Ciudadanos de segunda categoría

La situación en Francia se hace cada vez más insostenible y no es una locura aventurarnos a pensar que puede desembocar en una catástrofe social de nuestro tiempo. Quizá en otra época, el marginar a una clase social siguiendo las creencias de tal o cual líder no tuvo las consecuencias que puede tener en nuestros días.

En el país vecino, el señor Sarkozy ha iniciado su cruzada particular contar la inmigración. Ha impulsado medidas absurdas de selección de aquellos inmigrantes que pueden reportarle mayor beneficio al país, lo que no se traduce necesariamente en que por ello sea mejor considerado o más aceptado.

Lo que ha conseguido con ello es, en un principio, provocar una oleada de miedo e inseguridad que se ha manifestado en numerosos altercados entre los inmigrantes y la policia, según ellos, porque no se puede vivir siendo constantemente amenazado y perseguido.

El resultado de esto ha sido justo la actitud contraria. Hartos de represiones, estos grupos se han levantado tomándose cada hecho como un atentado personal. Es por ello que los suburbios de París se han convertido en un campo de batalla en el que prima la ley del más fuerte. Un despliegue de fuerzas de seguridad que bien puede recordar a cualquier país en guerra.

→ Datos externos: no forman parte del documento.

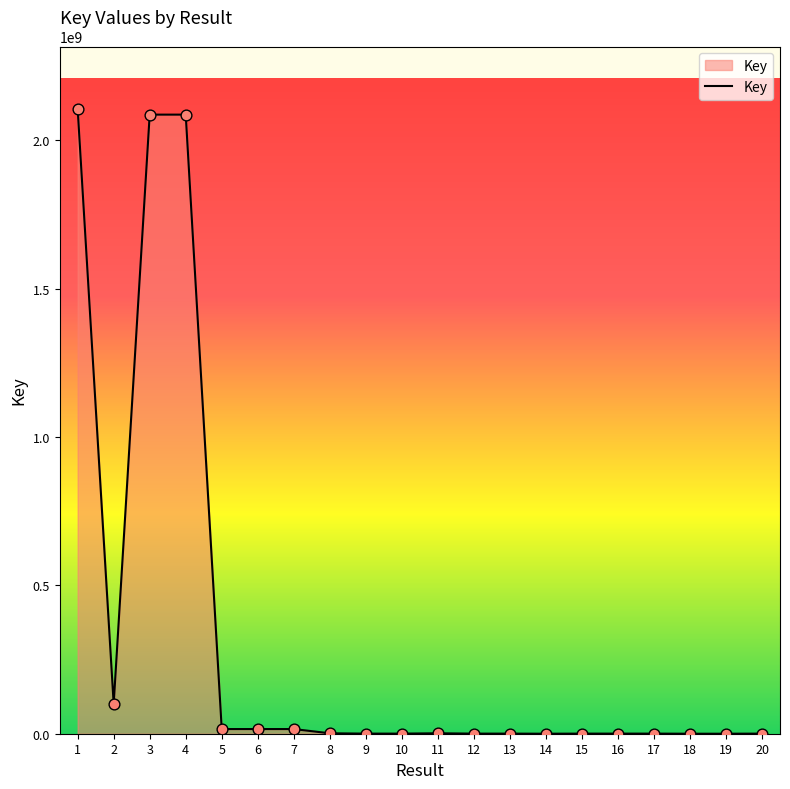

What is the greatest value displayed?

2105722433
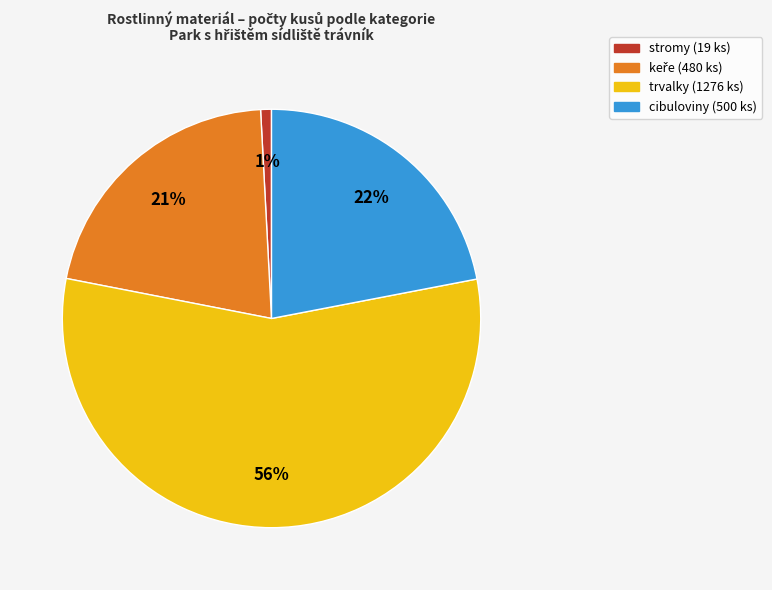

True or false: stromy (19 ks) accounts for 8% of the total.

False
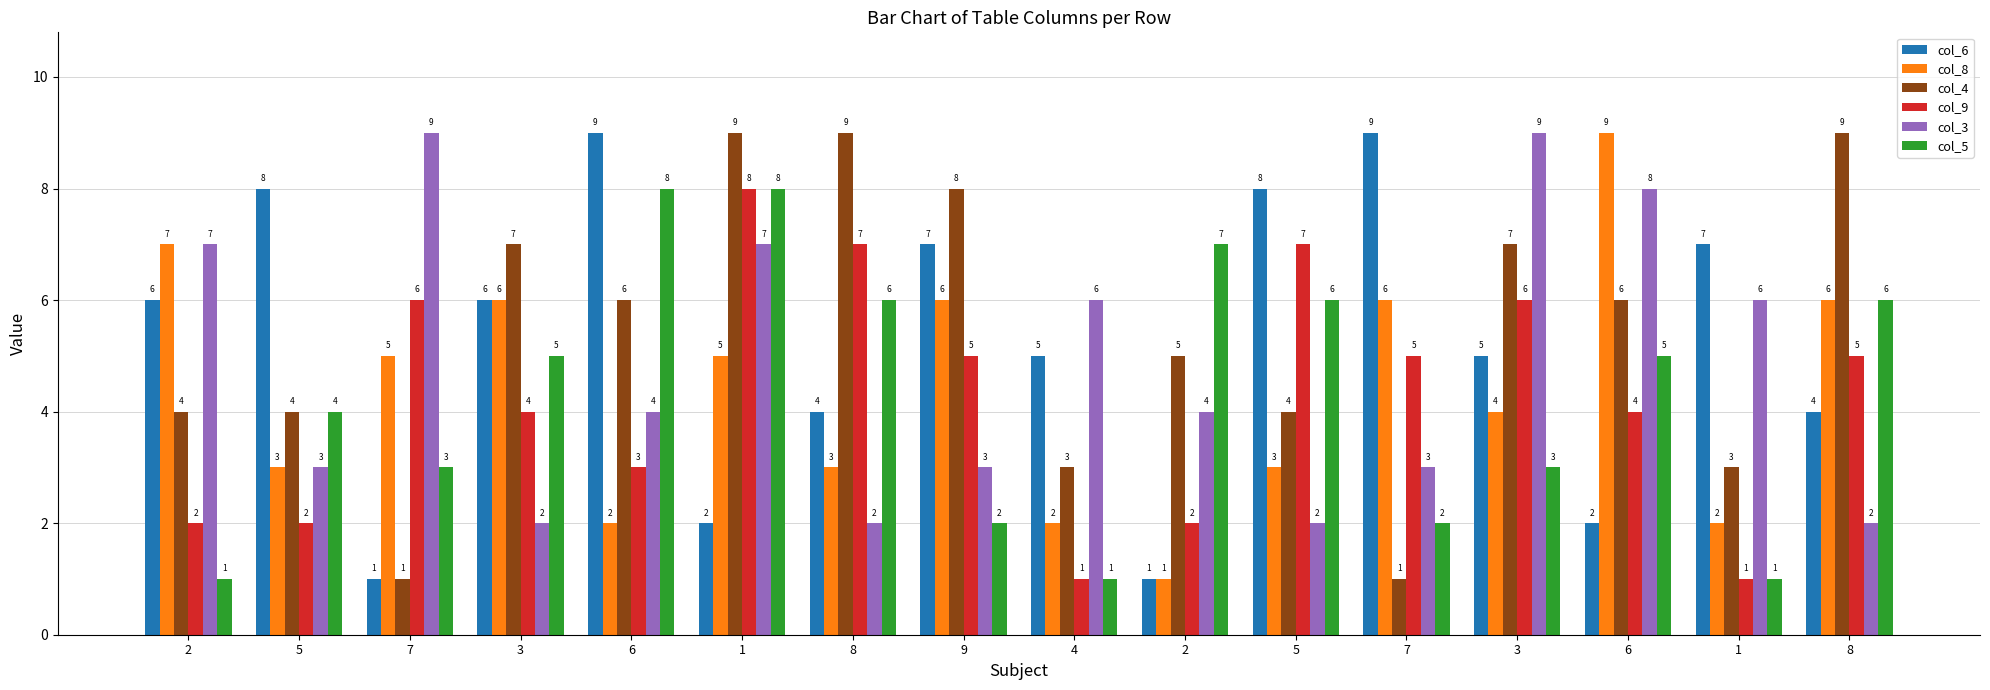

What are all the series names shown in the legend?

col_6, col_8, col_4, col_9, col_3, col_5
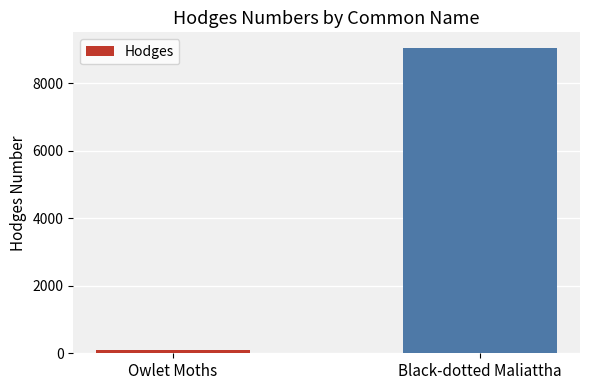

What is the label of the 2nd bar from the left?

Black-dotted Maliattha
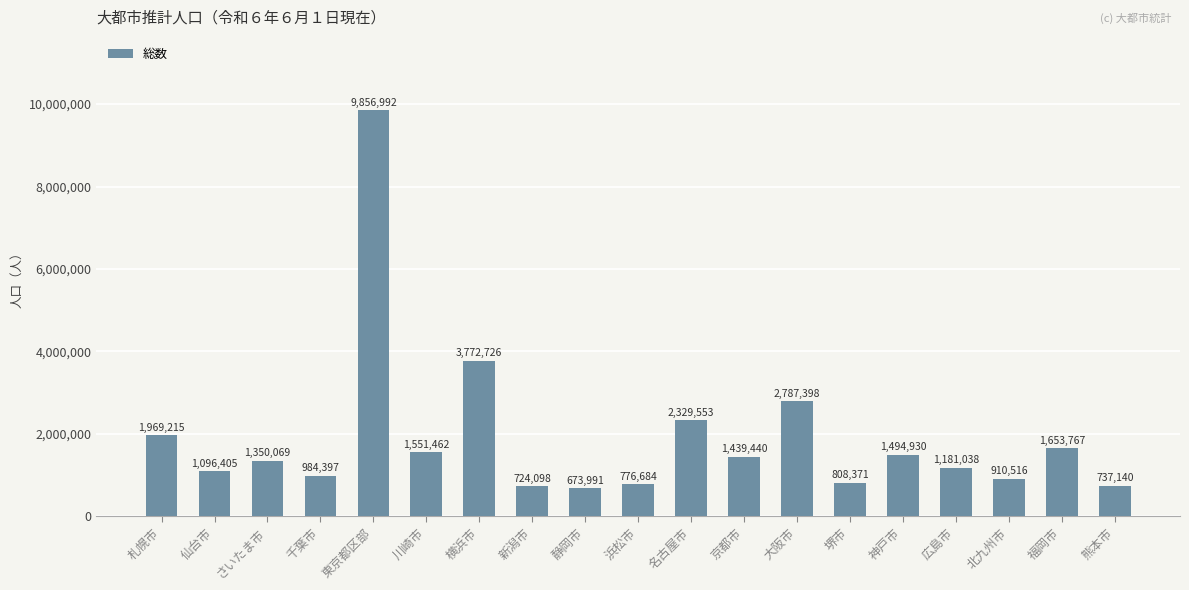

Reading left to right, what are all the values shown in this chart?

札幌市=1969215	仙台市=1096405	さいたま市=1350069	千葉市=984397	東京都区部=9856992	川崎市=1551462	横浜市=3772726	新潟市=724098	静岡市=673991	浜松市=776684	名古屋市=2329553	京都市=1439440	大阪市=2787398	堺市=808371	神戸市=1494930	広島市=1181038	北九州市=910516	福岡市=1653767	熊本市=737140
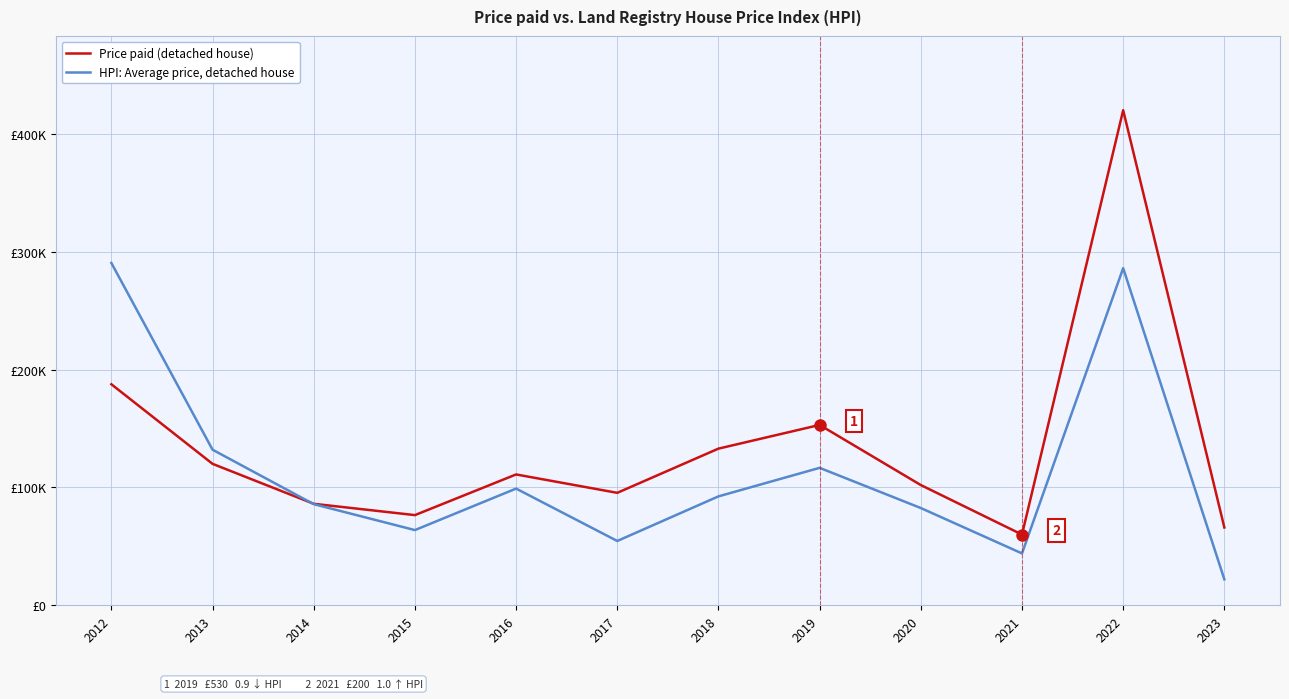

What is the value of the HPI: Average price, detached house point at the 11th from the left?

286000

El problema de la inmigración es un problema que azota al mundo entero y que algunos se quieren tomar a la tremenda. Pero en el caso de Francia es un tanto especial ya que la mayoría de esa población que se ve como inmigrantes son tanto o más franceses que el resto, hijos de inmigrantes, sí, pero nacidos crecidos en Francia. Pero esa condición de franceses de segunda categoría hace que sean tratados también como ciudadanos del mismo rango.

Y eso es lo que no están dispuestos a soportar más. Ya no sólo a tener que justificar que son o no inmigrantes, si no a tener que sufrir también las represiones, los cercos policiales a las puertas de su casa, etc. No es de extrañar que el atentado que ha sufrido el gabinete de abogados fundado por Sarkozy en París tenga una connotación más o menos relacionada con este aspecto

Y esto no sólo debe verse como un problema de un país, si no que puede servir de modelo, tanto para las revueltas como por las medidas para paliarlo. Pero un problema, al fin y al cabo, que cada día, da muestras de convertirse en algo peor.